Onderzoeksresultaat 4: HRM heeft weinig aandacht voor de duurzame inzetbaarheid van arbeidsmigranten

Ine Grootenboer

Ine: ‘Ik heb gekeken naar de relatie tussen de inzetbaarheid van arbeidsmigranten en het type arbeidscontract dat zij hebben. Daaruit bleek dat organisaties nauwelijks investeren in de ontwikkeling en duurzame inzetbaarheid van arbeidsmigranten. Dit geldt in het bijzonder voor arbeidsmigranten met een uitzendcontract. Zij krijgen wel instructies om hun werk te kunnen doen, maar bijvoorbeeld geen taalonderwijs of een andere opleiding die hen in de toekomst hogerop kan helpen. Daarbij heb ik geen verschil kunnen vaststellen tussen mannen en vrouwen. Mijn onderzoek laat zien dat organisaties meer werk kunnen maken van inclusiviteit. Vooral uitzendbureaus zouden meer moeten investeren in de bemiddeling tussen arbeidsmigranten en inleenorganisaties, waarbij zij dan ook aandacht besteden aan de ontwikkeling en toekomstige inzetbaarheid van arbeidsmigranten. 

Die geven aan dat ze voldoende kwalificaties hebben om hogerop te komen, maar moeten daar dan wel de kans voor krijgen, zodat zij kun volledige potentieel kunnen inzetten voor hun werkgever.’

Een actueel en maatschappelijk relevant vraagstuk

De studenten hebben er bewust voor gekozen om onderzoek te doen naar intersectionaliteit en arbeidsmigranten.

Joost: ‘Intersectionaliteit is een relatief nieuw begrip. Het leek me meteen interessant en uitdagend om me juist daarin te verdiepen. De situatie van de arbeidsmigranten in Nederland is ook een actueel en maatschappelijk relevant vraagstuk en dat sprak me aan.’

Anne: ‘Ik woon zelf in een omgeving met veel land- en tuinbouw, waar volop arbeidsmigranten werken. Het leek mij interessant om te ontdekken hoe zij Nederland ervaren en om te onderzoeken hoe we hun situatie kunnen verbeteren.’

Ine: ‘In mijn eigen organisatie zie ik ook dat arbeidsmigranten vaak buiten het zicht van de afdeling HRM blijven. Ik hoop dat mijn onderzoek eraan bijdraagt dat bedrijven zich realiseren dat ze hier kansen laten liggen.’
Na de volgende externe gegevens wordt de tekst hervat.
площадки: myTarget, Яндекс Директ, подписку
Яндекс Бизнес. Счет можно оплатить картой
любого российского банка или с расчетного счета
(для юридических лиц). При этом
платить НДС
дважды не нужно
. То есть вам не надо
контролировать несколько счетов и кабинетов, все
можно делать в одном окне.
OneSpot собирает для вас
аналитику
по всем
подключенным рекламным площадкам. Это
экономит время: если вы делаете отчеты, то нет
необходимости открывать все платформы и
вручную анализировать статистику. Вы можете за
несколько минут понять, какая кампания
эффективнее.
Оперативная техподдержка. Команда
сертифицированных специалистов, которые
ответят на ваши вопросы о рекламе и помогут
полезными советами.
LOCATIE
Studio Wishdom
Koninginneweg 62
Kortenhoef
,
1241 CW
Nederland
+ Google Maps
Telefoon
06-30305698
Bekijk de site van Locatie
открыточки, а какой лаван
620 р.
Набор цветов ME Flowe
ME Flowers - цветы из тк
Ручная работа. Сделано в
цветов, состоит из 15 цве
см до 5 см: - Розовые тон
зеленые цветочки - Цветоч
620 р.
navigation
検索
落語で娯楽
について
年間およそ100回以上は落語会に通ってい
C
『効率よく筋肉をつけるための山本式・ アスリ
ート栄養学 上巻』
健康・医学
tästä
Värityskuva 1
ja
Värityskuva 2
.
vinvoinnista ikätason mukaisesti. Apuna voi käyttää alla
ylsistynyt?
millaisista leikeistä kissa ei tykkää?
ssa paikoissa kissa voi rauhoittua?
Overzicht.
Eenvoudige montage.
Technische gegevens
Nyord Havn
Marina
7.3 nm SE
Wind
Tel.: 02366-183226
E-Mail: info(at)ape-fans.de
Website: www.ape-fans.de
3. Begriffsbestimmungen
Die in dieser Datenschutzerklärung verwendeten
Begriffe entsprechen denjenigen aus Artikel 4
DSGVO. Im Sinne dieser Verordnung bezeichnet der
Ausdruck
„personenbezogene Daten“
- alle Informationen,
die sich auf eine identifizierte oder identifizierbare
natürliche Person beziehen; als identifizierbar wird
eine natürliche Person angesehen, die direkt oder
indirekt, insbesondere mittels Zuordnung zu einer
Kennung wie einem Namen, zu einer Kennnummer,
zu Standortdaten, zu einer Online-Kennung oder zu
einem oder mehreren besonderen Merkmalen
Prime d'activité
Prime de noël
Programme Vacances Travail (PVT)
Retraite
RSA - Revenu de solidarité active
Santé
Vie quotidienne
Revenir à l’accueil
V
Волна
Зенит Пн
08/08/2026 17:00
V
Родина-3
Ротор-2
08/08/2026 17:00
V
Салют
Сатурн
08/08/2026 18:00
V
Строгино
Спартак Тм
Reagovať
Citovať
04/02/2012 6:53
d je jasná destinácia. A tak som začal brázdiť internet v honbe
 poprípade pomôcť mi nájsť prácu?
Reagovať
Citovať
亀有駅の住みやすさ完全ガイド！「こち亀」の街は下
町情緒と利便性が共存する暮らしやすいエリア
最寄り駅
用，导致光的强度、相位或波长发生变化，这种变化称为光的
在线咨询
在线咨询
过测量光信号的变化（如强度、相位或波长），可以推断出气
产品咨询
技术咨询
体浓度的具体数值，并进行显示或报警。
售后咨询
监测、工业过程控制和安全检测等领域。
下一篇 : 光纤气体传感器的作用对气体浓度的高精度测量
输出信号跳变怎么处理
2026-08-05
Bo: ‘Dit onderzoek gaf mij de kans om bewustwording te creëren rondom de situatie van arbeidsmigranten en te laten zien wat we kunnen doen om die situatie te verbeteren. Als mijn onderzoek maar klein beetje bijdraagt aan betere werkomstandigheden, dan ben ik al dik tevreden.’

Je komt allemaal weleens op een punt dat je denkt: waar ben ik aan begonnen?

Anne van den Tillaar

Een fijne samenwerking

Voor hun onderzoek werkten de studenten nauw samen met elkaar en met hun begeleiders. Ze gebruikten de dataset van het Kenniscentrum Arbeidsmigranten en kregen van daaruit ook ondersteuning.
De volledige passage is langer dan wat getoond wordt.